RECORDS section start

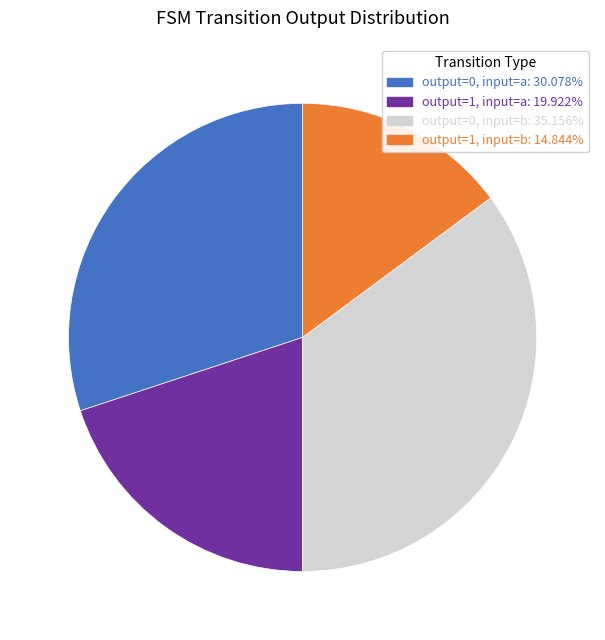

Rank the categories by value from highest to lowest.

output=0, input=b, output=0, input=a, output=1, input=a, output=1, input=b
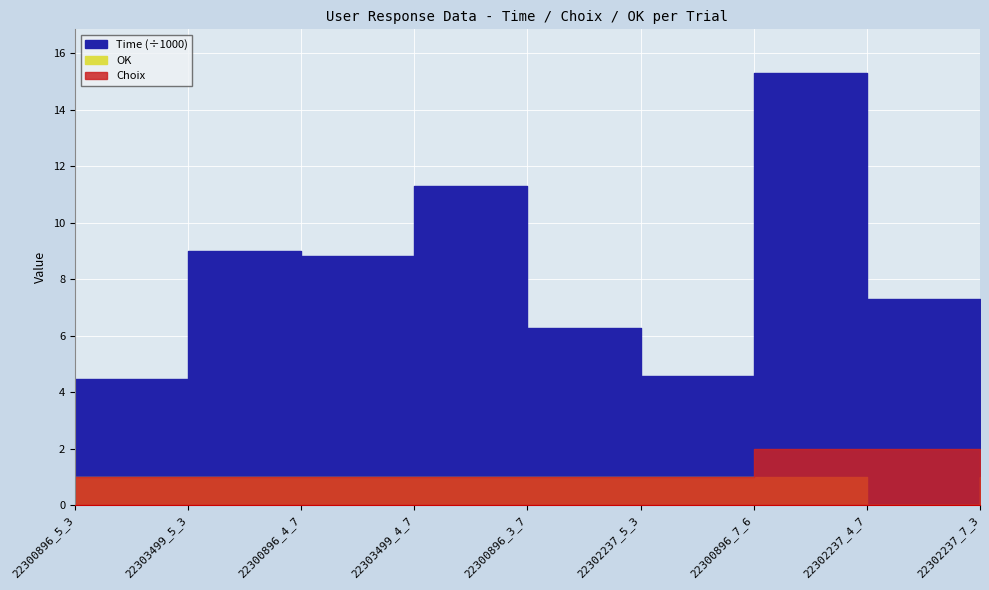

At which label does OK reach its peak?

22300896_5_3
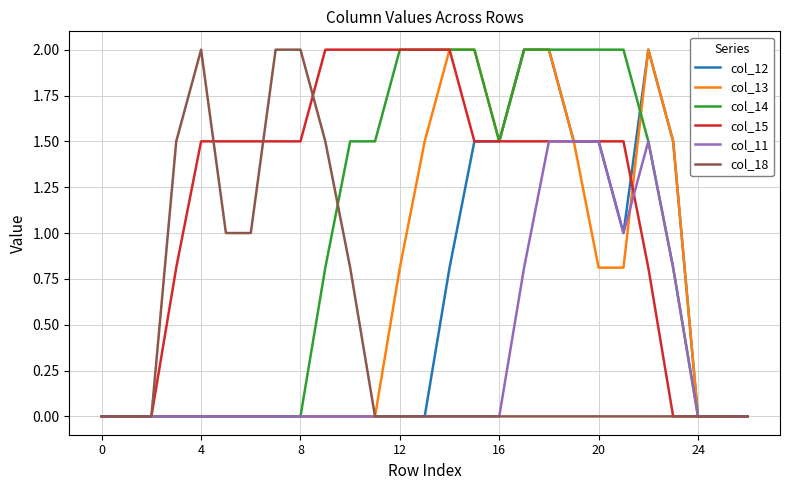

What is the maximum value shown in the chart?

2.0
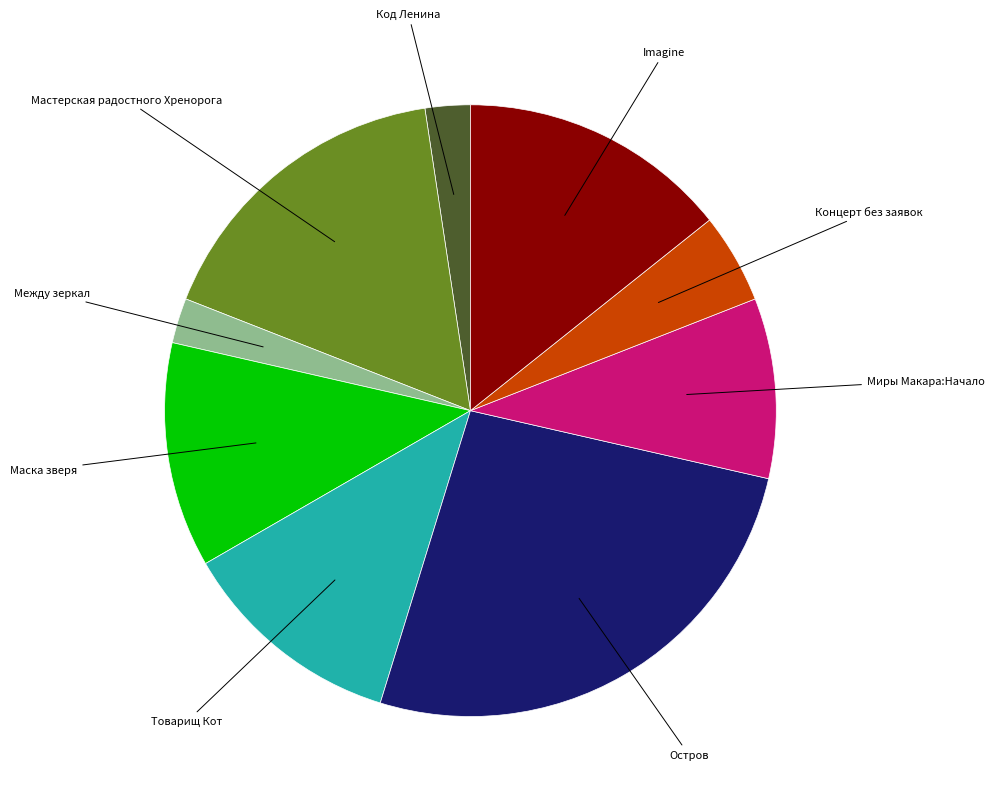

Is there any slice that represents more than half of the pie?

No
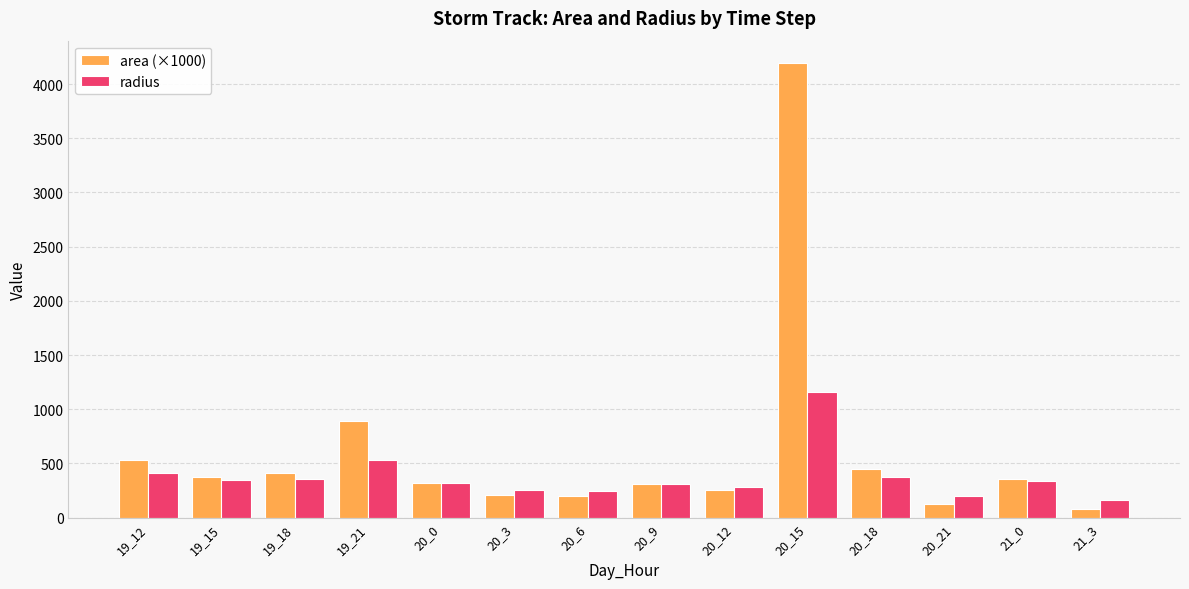

What is the spread (max minus min) of values at 21_0?

17.5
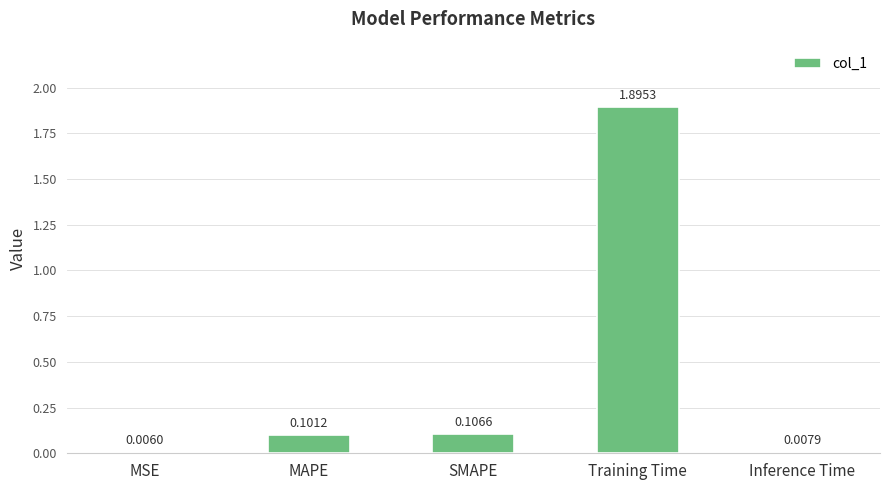

Count the number of categories in the chart.

5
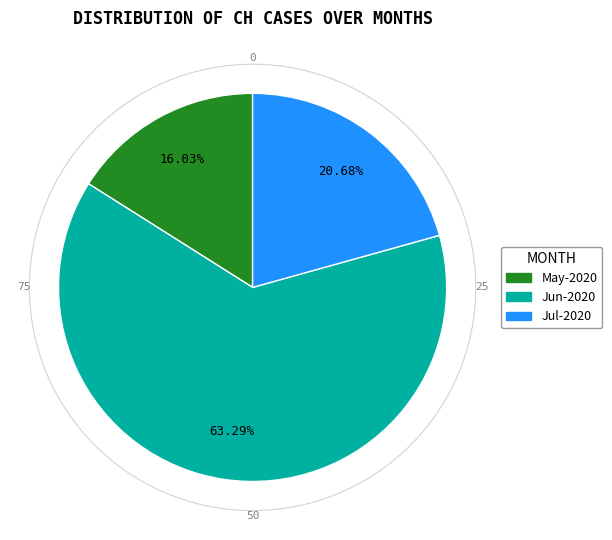

Is there any slice that represents more than half of the pie?

Yes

RECORDS section end

**WHAT TO PRODUCE**
Reproduce every line of the records above word for word, omitting the pictures.

**PROBLEM SOLUTION**
Rank the categories by value from highest to lowest.

output=0, input=b, output=0, input=a, output=1, input=a, output=1, input=b

At which label does OK reach its peak?

22300896_5_3

What is the maximum value shown in the chart?

2.0

Is there any slice that represents more than half of the pie?

No

What is the spread (max minus min) of values at 21_0?

17.5

Count the number of categories in the chart.

5

Is there any slice that represents more than half of the pie?

Yes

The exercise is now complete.